For conditional branches,

  • we need to predict the direction (taken or not taken). We have already seen many branches that can make good predictions of this.
  • if the branch is taken, we also need to predict the target address. A simple BTB predictor will be fine because we always have the same target.

For unconditional jumps and function calls,

  • the direction is always taken so this is trivial
  • the target will either jump to a label or call a specific function, so BTB will be just fine

For function returns,

  • the direction is always taken so this is trivial
  • the target of a function returns will often difficult to predict. Usually, we create a function and then call this function from multiple locations in the program. In this case, BTB will be our bad choice and we have to use RAS for this case.

(2) The Definition of Return Address Stack (RAS) Predictor

The return address stack (RAS) is a separate predictor dedicated to predicting the function returns. The way it works is that the RAS is actually a small stack close to the branch instructions (for finishing the predictions in 1 cycle). As we execute the program when we have a function call, we will push the return address. When we have the return instruction, we will pop the address and then move the pointer. Actually, it can be seen as address storage instead of a prediction.

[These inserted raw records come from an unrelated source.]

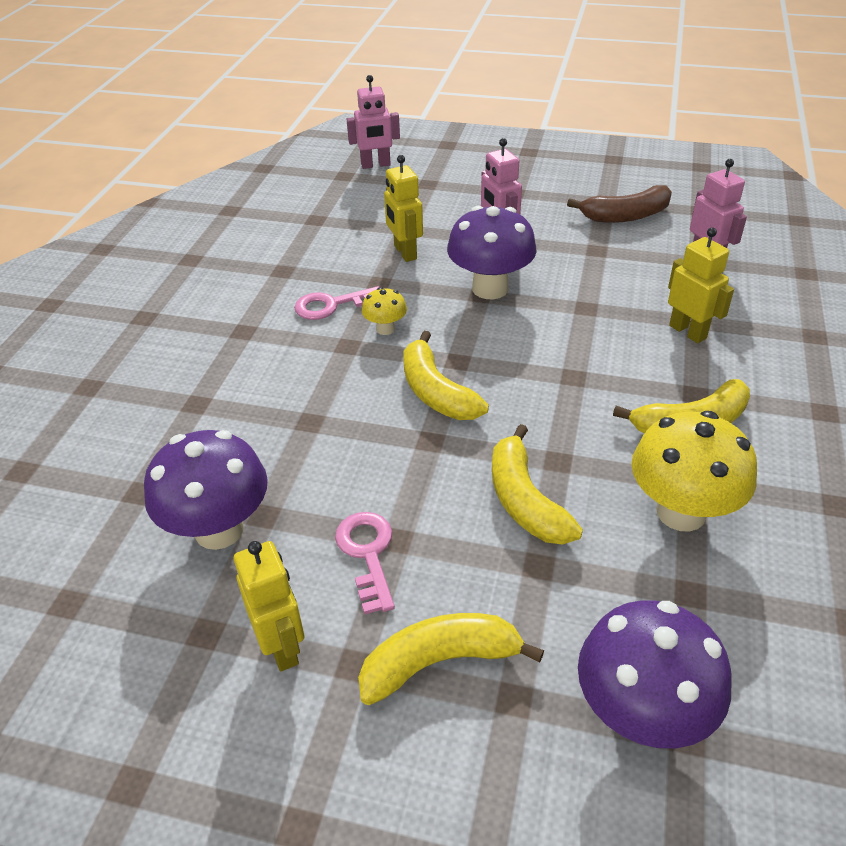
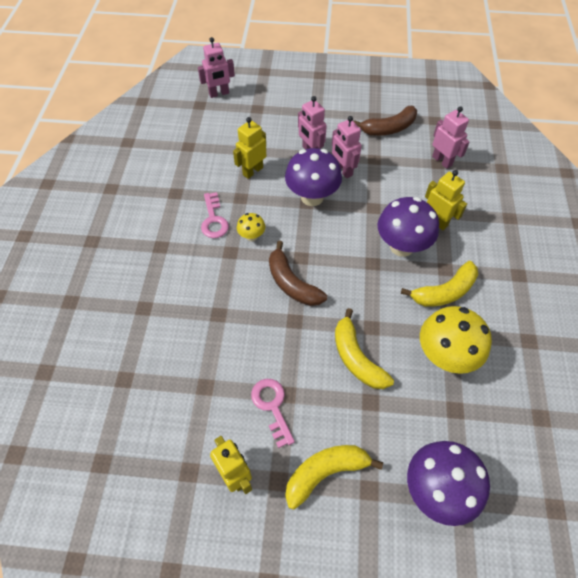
camera: 10 degrees left, 15 degrees up
(219, 530) = (180, 400): purple mushroom -> purple mushroom (401, 246)
(332, 305) = (214, 220): pink key -> pink key turned 75 degrees counterclockwise
(405, 252) = (252, 171): yellow robot -> yellow robot turned 75 degrees clockwise
(436, 392) = (292, 283): yellow banana -> brown banana
(545, 260) = (343, 170): none -> pink robot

There is a problem with RAS because the RAS is a really small stack and it can be exceeded by calling new functions easily. If our RAS is full, we have two strategies,

  • don’t push anything in order to preserve our address on RAS
  • wrap around by continue writing to the RAS. The wrap-around approach is better because the function returns follow the rule of LIFO (last in first out). So it is more useful for us to keep the latest function call.

(3) How to Know a Return?

A remaining problem is that how could we know whether a branch is a function return branch or not in the fetching stage? Because the instruction is not decoded yet but we have to decide whether or not to pop from the RAS. We have two methods for knowing this,

  • Using a 1BP predictor

This will be a very accurate predictor because it is significantly possible for a PC to be a function return branch if it was a function return branch before

  • Using predecoding

We will see that the processor really contains a cache that stores the instructions fetched from the memory. This works by when on fetching from the memory, we decode enough of the instruction to know whether that is a return or not. This predecoding is quite tricky because it seems like we did a decoding phase when we got the branch instructions from the memory and put them into the cache.